Konstruktion optimieren, Herstellkosten senken

Die Online-Plattform Optimate bietet eine KI-basierte Softwarelösung an, mit der Blechbearbeiter und Konstrukteure Bauteile verbessern, Fehler vermeiden und so Herstellkosten senken können. Die hundertprozentige Trumpf Tochter setzt dafür einen selbst entwickelten Algorithmus und Machine Learning ein. Die Software des Start-Ups zeigt Kunden beispielsweise, wo sie Material einsparen können. Fehler in der Konstruktion behebt sie auf Knopfdruck. Anwender können im Anschluss die verbesserte CAD-Datei des Bauteils herunterladen und sofort nutzen. Optimate arbeitet gerade an einer weiteren Ausbaustufe seiner Software: Künftig soll sie auch bei komplexeren Bauteilen Optimierungspotentiale aufdecken und kostentreibende Fertigungsschritte einsparen.

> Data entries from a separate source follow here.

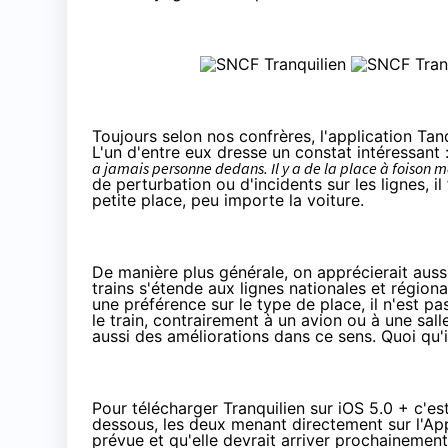
Toujours selon nos confrères, l'application Tan
L'un d'entre eux dresse un constat intéressant 
a jamais personne dedans. Il y a de la place à foison ma
de perturbation ou d'incidents sur les lignes, 
petite place, peu importe la voiture.
De manière plus générale, on apprécierait aus
trains s'étende aux lignes nationales et régiona
une préférence sur le type de place, il n'est 
le train, contrairement à un avion ou à une sal
aussi des améliorations dans ce sens. Quoi qu'il
Pour télécharger
Tranquilien sur iOS 5.0 + c'es
dessous, les deux menant directement sur l'Ap
prévue et qu'elle devrait arriver prochainement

Inkubator-Programm ebnete Optimate den Weg

Aus Trumpf ausgegründet hat sich das Start-Up Optimate bereits im Sommer 2020. Die Gründer waren ursprünglich bei Trumpf beschäftigt und konnten ihre Idee im Rahmen des internen Inkubator-Programms „Internehmertum“ erfolgreich zum Geschäftsmodell entwickeln.

„Das Internehmertum war das ideale Umfeld, um unsere Idee weiterzuentwickeln und zu validieren. Nach der Ausgründung konnten wir direkt durchstarten“, sagt Jonas Steiling, Gründer von Optimate.

Das Start-Up beschäftigt mittlerweile sieben Mitarbeiter und möchte weiterwachsen.